[Dataset entries]
%%
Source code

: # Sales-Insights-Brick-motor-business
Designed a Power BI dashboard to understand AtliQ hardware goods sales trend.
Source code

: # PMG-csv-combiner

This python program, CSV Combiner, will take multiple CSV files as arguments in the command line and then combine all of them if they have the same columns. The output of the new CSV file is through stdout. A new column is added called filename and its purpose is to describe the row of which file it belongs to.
%%
### [Task statement]
Beginning with the line that holds "Designed a Power", please give again each line exactly until the records end, and include that final line.

### [Solved problem]
Designed a Power BI dashboard to understand AtliQ hardware goods sales trend.
Source code

: # PMG-csv-combiner

This python program, CSV Combiner, will take multiple CSV files as arguments in the command line and then combine all of them if they have the same columns. The output of the new CSV file is through stdout. A new column is added called filename and its purpose is to describe the row of which file it belongs to.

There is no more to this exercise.